Photos and videos shared on social media show that the new Gail’s Bakery location, which opened this week near the tube station in the Archway neighborhood, had splattered red paint on its walls and graffiti that read “Free Gaza,” along with another message that said “Boycott Gail’s Funds Israeli Tech.”
More thuggery from so-called activists.
Pro-Palestine thugs have vandalised the newest Gail’s branch in Archway.
Targeting businesses with Jewish roots belongs in the dustbin of history.@MetPoliceUK must ensure the perpetrators face consequences.pic.twitter.com/vZ8Au7cgHv
— Campaign Against Antisemitism (@antisemitism) February 19, 2026
Police were called to the scene on Wednesday night, but the vandals had fled before officers arrived, according to a spokesperson for the Metropolitan Police.
“Our bakeries are places for the community, and no one – whether that’s our bakery teams or our customers – should feel targeted or unsafe,” a spokesperson for Gail’s told The Algemeiner following the vandalism. “We are a British business with no specific connections to any country or government outside the UK. Our focus right now is on working with the authorities and making sure our people feel safe and supported.”
An anti-Israel demonstration also took place at the same Gail’s location this week, according to multiple reports.
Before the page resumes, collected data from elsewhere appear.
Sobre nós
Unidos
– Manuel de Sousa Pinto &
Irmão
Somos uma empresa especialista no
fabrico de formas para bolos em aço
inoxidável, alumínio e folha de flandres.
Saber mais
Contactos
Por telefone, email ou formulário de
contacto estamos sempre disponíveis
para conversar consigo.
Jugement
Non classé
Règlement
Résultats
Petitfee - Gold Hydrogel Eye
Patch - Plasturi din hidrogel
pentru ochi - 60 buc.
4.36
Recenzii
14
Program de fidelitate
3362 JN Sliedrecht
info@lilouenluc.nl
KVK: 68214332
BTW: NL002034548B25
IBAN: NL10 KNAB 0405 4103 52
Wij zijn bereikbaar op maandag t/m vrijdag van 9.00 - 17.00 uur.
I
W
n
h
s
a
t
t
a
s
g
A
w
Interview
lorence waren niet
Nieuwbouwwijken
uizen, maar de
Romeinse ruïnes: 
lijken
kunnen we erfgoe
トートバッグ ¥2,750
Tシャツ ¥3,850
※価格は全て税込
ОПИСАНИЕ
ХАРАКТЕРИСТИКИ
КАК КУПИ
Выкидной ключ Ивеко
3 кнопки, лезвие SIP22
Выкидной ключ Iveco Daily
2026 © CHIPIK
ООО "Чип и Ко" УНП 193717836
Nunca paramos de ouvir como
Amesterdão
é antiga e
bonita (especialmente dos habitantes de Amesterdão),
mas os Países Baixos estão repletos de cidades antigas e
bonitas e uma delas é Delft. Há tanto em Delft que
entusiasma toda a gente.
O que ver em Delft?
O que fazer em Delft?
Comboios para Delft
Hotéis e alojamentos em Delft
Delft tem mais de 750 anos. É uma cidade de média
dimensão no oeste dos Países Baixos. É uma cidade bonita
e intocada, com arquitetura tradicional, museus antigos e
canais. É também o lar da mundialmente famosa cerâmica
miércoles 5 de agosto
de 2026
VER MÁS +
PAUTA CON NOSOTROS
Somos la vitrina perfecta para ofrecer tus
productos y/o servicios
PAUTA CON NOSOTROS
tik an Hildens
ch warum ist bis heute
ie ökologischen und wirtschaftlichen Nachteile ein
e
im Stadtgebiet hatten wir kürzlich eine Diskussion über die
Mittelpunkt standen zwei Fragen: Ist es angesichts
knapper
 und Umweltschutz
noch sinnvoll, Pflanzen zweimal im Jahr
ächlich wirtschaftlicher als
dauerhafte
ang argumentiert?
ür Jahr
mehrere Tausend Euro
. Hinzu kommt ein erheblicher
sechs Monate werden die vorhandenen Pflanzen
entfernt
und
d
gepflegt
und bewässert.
Videos online show protesters standing outside Gail’s holding signs including a massive banner that said, “Boycott Israel for Genocide and War Crimes in Gaza.” Another sign held by a protester read “No to Gail’s” and accused the American investment firm Bain Capital, which acquired a majority stake in Gail’s parent company Bread Holdings in 2021, of having “links to Israeli war-tech.”
First the vandals, then the harassment. Another scene today at Gail’s in Archway, London, the city that we all know is a “shining beacon of hope” where “everyone is loved and wanted”. pic.twitter.com/zd25zMucqR
— habibi (@habibi_uk) February 19, 2026
Bain Capital was among the more than 200 venture capital funds that signed an open letter in support of Israel following the Hamas-led massacre in southern Israel on Oct. 7, 2023. The company has investments in Israel, including in cybersecurity, artificial intelligence, and software companies. In October 2025, CTech reported that Bain Capital had invested more than $150 million into Israeli companies over the past year.
Gail’s was founded by Israeli baker Gail Mejia in the 1990s and serves freshly handmade bread, pastries, and cakes. Its first store opened in 2005 in London’s Hampstead High Street with the help of Israeli entrepreneur Ran Avidan, and today, there are hundreds of locations in and around London. Gail’s was voted the best bakery chain in Britain last year. Meija and Avidan no longer have any involvement in the company.
The European Jewish Congress condemned the “deeply concerning” anti-Israel graffiti found on Gail’s Bakery. “Targeting a local business because of perceived Jewish or Israeli associations reflects a troubling normalization of hostility that must be firmly rejected,” the EJC wrote in a post on X. “Such acts have no place in our societies and must be unequivocally condemned.”
In a statement given to The Algemeiner, the Campaign Against Antisemitism called on London’s Metropolitan Police to ensure those responsible for the vandalism are punished for their actions.
Last summer, hundreds of people signed a petition criticizing the opening of a Gail’s in east London and several of them said they opposed the new location because of the bakery’s “Zionist” ties, according to The Jewish Chronicle. In a statement released to The Guardian at the time, the company reiterated that it is “a UK-based business with no specific connections to any country or government outside of the UK and does not fund Israel.”
In an interview with The Times in 2024, Gail’s co-founder and CEO Tom Molnar denied the “ludicrous” accusations that the company is owned by Israel or funds the Jewish state.
“Gail’s proudly has Jewish roots and there’s plenty of stuff out there celebrating our heritage and history, but it’s not true it’s Israel-owned,” he said. “There’s some just crazy stuff on the web thinking we are funding Israel, which is just completely ridiculous. We’re a wholly UK-based business, paying UK taxes, it’s just ludicrous and I think it needs to be called out.”